Can the Royal Navy which once ruled the waves, protect Britain's coastal waters these days?

Britain’s Royal Navy once had pride of place in an empire where the sun was never supposed to set. Boasting fearsome names like Dauntless, Indefatigable and Ultimatum, this formidable fleet underpinned Britain’s global role.

But since the end of the Cold War the Royal Navy has shrunk dramatically to the point where it can barely defend Britain’s territorial waters, let alone project power in the world’s sensitive waters.

The small size of this naval force has cast doubt on Britain’s ability to mount a credible patrol in the sensitive waters of the Persian Gulf and Strait of Hormuz, where Iran has traditionally maintained security.

A headline by the weekly Economist on May 31, 2018 aptly captured the Royal Navy’s dilemma: “Britain’s Royal Navy has big ambitions – but a small budget”.

More recently, Julian Lewis, the chairman of the defence select committee, has described the size of Britain’s naval fleet as “pathetic”.

In 1982, at the closing stages of the Cold War, the UK had 43 frigates and 12 destroyers. In 2019, the Royal Navy has only 13 frigates and six destroyers. Similarly, the number of submarines has been reduced from 16 to 10.

Even the existing fleet is not fit for purpose. Back in June 2016, defence chiefs admitted that the Royal Navy’s fleet of six £1bn destroyers is breaking down because the warship’s engines cannot cope with the warm waters of the Persian Gulf.

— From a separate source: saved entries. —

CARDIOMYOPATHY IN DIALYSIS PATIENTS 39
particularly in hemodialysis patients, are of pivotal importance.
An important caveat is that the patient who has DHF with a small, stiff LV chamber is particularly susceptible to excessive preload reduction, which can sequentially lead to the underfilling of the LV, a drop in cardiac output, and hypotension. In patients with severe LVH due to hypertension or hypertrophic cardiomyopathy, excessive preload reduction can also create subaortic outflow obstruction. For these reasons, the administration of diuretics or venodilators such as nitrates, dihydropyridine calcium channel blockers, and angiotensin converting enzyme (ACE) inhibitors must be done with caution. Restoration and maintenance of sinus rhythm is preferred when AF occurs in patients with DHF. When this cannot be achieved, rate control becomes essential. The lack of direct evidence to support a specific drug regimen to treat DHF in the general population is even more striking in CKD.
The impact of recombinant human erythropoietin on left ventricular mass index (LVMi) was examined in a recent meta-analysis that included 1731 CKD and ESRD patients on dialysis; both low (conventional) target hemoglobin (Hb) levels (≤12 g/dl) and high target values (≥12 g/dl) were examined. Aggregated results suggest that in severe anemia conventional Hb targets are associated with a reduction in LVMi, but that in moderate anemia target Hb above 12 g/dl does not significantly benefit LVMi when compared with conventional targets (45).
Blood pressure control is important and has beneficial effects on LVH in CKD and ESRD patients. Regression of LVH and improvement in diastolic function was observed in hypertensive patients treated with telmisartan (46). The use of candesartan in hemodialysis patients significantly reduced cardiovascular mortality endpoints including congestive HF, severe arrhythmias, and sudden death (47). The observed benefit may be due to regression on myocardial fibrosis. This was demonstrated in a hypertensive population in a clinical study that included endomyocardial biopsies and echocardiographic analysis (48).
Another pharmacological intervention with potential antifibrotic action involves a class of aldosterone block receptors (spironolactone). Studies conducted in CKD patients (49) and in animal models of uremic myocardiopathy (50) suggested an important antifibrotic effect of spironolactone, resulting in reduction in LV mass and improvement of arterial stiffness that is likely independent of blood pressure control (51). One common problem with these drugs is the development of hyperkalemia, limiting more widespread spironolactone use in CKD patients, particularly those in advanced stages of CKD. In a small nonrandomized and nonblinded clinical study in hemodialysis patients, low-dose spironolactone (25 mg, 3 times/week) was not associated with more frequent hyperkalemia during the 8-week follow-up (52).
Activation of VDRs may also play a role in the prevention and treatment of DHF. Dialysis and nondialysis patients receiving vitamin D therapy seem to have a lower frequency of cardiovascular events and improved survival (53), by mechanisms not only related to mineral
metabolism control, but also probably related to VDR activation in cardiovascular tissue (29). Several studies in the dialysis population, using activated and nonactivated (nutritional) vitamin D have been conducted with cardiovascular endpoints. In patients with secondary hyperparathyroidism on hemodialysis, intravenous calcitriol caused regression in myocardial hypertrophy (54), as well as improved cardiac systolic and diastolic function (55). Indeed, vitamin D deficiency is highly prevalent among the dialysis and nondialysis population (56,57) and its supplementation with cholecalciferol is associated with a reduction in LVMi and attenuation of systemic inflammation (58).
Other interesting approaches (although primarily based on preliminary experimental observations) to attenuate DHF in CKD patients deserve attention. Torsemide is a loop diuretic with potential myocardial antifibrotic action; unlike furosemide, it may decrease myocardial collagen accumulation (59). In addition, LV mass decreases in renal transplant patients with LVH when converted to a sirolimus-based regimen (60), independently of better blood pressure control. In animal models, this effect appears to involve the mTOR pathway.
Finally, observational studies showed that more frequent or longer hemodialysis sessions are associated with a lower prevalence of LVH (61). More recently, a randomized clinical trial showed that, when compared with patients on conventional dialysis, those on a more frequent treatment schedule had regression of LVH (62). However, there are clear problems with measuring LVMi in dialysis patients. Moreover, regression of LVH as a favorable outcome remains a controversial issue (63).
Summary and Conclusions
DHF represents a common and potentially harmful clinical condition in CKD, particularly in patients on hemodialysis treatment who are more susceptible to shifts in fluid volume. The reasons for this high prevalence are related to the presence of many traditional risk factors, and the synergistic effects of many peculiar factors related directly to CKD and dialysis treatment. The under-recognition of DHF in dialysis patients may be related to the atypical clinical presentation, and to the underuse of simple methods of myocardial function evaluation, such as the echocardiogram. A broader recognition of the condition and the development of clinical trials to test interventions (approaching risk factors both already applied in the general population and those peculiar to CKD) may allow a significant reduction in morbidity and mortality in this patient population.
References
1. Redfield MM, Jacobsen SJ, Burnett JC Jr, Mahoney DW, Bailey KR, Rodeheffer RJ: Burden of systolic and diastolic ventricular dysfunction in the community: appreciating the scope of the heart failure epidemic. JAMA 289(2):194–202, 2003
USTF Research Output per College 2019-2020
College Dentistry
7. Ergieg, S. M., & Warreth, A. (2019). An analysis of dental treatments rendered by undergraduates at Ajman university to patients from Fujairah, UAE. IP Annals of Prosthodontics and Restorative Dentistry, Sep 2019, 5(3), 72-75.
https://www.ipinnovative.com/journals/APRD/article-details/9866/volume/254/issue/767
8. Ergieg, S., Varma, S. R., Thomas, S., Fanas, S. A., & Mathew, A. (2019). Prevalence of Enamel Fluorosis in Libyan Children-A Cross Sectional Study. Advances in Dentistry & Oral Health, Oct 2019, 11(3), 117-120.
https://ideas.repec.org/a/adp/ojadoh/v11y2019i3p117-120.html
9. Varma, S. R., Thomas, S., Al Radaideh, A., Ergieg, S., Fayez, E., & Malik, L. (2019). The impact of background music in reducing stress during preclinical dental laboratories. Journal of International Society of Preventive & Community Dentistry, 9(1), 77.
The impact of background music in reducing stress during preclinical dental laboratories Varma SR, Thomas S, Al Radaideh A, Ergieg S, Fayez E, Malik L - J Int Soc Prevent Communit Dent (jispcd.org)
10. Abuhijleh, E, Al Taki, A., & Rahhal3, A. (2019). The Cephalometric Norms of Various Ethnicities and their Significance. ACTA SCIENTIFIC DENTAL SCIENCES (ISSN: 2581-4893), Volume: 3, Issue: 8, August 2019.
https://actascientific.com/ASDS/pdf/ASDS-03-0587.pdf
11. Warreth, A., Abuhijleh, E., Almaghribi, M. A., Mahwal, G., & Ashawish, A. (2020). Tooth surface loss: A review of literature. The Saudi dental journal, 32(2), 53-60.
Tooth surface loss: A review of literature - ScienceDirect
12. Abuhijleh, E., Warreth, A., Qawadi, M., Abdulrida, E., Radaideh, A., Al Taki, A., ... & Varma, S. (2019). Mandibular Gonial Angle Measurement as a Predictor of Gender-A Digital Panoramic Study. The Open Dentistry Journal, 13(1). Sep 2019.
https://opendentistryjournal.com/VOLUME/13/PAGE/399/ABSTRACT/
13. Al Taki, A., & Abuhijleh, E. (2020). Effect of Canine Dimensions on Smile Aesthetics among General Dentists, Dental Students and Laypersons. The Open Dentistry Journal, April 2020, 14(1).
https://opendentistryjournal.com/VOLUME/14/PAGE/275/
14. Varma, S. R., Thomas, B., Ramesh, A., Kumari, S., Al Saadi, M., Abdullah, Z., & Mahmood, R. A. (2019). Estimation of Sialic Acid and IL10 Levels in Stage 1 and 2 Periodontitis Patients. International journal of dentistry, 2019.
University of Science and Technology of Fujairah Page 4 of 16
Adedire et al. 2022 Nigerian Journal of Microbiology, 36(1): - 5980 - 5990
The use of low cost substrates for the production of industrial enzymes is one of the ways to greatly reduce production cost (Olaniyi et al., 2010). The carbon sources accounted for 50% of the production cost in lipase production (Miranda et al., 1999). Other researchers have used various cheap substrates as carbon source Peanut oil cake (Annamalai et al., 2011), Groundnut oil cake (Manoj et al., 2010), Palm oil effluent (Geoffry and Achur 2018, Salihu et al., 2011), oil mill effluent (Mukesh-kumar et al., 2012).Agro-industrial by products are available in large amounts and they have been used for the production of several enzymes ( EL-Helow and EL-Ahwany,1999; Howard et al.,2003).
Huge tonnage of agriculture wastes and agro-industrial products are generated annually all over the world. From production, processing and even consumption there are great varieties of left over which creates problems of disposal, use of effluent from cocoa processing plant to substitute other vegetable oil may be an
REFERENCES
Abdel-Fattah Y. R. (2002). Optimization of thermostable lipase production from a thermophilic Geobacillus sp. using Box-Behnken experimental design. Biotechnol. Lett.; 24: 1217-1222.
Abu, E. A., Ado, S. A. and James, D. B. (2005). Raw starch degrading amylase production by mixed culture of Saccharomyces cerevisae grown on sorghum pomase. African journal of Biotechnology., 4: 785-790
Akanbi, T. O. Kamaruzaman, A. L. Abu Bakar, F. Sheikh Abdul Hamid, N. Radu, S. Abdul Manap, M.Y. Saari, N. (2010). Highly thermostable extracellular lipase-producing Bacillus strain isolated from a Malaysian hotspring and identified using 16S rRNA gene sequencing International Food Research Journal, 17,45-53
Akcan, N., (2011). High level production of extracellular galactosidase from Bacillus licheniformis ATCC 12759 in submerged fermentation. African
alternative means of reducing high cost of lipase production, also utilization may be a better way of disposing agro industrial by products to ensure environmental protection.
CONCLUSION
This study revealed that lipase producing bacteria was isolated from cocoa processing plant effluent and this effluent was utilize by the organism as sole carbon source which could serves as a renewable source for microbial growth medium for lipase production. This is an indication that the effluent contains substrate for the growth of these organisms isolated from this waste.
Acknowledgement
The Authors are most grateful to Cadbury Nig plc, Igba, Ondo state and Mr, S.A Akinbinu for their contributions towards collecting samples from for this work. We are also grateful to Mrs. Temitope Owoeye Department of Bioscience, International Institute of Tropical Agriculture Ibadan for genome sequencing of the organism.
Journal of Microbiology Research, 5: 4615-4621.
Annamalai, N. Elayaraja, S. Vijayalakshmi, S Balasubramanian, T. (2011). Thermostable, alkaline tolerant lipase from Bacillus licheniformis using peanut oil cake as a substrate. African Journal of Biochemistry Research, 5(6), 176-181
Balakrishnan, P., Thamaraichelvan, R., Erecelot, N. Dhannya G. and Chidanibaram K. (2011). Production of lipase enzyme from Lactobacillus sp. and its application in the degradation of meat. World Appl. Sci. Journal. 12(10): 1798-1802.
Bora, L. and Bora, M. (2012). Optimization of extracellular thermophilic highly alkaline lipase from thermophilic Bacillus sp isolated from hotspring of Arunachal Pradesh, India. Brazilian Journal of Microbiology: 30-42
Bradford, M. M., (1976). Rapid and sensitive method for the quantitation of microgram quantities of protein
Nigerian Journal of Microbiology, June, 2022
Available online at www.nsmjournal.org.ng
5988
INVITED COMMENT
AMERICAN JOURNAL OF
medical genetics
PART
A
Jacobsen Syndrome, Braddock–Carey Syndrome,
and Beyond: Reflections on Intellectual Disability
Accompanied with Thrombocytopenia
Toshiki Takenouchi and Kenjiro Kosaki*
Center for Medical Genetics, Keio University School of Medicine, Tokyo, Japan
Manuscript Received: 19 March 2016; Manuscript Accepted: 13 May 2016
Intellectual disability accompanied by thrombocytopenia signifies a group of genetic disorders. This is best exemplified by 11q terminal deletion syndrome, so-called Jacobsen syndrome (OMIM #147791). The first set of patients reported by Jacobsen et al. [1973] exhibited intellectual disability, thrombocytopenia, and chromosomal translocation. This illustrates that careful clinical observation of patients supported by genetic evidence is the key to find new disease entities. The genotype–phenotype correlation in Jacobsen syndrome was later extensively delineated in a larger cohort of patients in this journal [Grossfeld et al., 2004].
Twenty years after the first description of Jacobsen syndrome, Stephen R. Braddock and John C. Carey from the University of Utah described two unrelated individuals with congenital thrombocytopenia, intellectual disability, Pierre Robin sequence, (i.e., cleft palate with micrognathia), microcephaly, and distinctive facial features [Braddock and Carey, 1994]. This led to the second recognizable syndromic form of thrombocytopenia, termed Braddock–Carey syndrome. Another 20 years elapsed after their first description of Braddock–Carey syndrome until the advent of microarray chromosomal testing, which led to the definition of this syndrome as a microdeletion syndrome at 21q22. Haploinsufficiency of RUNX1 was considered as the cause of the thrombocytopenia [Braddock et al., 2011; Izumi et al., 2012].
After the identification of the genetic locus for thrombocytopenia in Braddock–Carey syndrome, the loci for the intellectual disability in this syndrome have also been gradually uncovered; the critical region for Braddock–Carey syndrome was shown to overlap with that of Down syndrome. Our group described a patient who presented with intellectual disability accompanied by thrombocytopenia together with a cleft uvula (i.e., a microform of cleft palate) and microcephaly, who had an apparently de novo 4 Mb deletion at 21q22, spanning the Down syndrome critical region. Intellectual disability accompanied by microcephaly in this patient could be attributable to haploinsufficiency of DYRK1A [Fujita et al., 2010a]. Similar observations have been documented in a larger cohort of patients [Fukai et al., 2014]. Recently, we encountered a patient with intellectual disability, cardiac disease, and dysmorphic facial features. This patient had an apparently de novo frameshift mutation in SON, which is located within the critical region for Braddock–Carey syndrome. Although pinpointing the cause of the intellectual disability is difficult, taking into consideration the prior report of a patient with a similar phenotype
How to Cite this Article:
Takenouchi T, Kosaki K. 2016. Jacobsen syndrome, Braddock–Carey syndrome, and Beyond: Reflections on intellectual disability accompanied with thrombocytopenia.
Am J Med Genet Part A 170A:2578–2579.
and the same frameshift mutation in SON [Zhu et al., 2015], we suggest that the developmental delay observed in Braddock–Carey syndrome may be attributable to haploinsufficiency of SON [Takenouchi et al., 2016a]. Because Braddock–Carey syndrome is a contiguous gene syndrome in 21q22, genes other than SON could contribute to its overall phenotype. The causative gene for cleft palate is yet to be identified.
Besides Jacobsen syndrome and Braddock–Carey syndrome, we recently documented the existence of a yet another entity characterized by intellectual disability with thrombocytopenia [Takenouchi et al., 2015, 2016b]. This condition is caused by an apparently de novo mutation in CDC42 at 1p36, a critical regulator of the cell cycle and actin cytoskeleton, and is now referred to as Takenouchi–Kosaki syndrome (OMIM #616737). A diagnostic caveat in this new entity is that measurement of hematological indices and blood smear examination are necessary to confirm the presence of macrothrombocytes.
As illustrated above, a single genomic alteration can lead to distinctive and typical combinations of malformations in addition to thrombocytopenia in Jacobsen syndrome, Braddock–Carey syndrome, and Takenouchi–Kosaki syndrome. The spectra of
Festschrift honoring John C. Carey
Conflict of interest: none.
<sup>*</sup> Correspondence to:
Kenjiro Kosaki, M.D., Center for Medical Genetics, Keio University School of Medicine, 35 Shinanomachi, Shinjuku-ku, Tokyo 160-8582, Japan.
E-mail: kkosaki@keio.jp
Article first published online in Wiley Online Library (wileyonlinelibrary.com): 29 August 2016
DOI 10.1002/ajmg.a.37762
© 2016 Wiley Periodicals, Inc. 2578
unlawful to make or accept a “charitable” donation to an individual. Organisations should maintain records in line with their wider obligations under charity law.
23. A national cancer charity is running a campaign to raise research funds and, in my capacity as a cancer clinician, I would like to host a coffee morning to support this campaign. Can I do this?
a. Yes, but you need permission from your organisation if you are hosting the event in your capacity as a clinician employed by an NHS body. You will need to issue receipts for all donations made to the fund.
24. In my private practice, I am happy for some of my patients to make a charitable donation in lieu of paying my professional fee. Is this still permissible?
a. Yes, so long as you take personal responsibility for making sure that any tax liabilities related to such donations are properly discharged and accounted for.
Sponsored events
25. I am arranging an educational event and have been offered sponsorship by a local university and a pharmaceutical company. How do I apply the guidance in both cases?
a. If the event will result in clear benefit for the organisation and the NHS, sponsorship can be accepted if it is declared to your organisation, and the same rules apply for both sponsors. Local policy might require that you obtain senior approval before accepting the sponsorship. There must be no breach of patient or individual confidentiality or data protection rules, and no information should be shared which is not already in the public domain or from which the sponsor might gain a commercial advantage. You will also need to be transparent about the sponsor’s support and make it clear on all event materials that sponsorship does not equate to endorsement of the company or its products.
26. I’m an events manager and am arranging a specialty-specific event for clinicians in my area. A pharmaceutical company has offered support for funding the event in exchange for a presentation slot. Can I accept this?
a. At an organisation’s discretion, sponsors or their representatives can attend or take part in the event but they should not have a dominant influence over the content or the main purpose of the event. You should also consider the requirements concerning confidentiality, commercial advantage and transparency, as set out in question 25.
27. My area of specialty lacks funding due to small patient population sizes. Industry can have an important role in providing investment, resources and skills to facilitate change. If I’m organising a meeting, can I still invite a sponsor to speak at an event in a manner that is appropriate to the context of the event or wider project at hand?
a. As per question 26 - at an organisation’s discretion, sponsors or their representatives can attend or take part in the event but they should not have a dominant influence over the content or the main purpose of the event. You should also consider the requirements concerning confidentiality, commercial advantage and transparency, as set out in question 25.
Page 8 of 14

The defence chiefs told the House of Commons defence committee on June 07, 2016 that the Type 45 destroyers’ Rolls-Royce WR-21 gas turbines would have to be replaced with diesel generators because of their inability to operate in extreme temperatures.

But the situation is even grimmer for the Royal Navy as the Type 45 destroyers are fully dependent on an integrated electric propulsion system. A naval officer told the Guardian in June 2016 the warships are vulnerable to “total electric failures”, which would leave them without propulsion or weapons systems in an emergency.

The dramatic reduction in the size of the navy in the past 30 years has in part been explained by a focus on capability as opposed to capacity. To that end, the Ministry of Defence (MoD) commissioned the construction of two aircraft carriers, the HMS Queen Elizabeth and the HMS Prince of Wales.

The MoD’s medium-term plan is to have at least one aircraft carrier operational at all times. But this plan was ridiculed in early July when the 70,000 tonne HMS Queen Elizabeth was forced to return from sea trials after a leak caused “neck-high” flooding in the affected compartments.

The flooding has cast serious doubts on the MoD’s plan to fully launch the £3.1bn carrier in 2020. It was expected that once operational in 2020, the aircraft carrier would accommodate 1,600 crew and up to 40 aircraft, including the F35 stealth fighter.

Despite its shrunken size, and questionable capabilities, British defence chiefs still expect their Royal Navy to perform miracles. Admiral Sir Philip Jones, the erstwhile head of the Royal Navy, claimed late last year that the navy would send warships through the South China Sea.

In an interview with the Financial Times on October 22, 2018, Jones said that Britain had an “obligation” to “showcase” physical support for its allies in the Asia Pacific region.

Britain is now attempting a similar over-reach in the Persian Gulf, with potentially disastrous consequences for the embattled Royal Navy.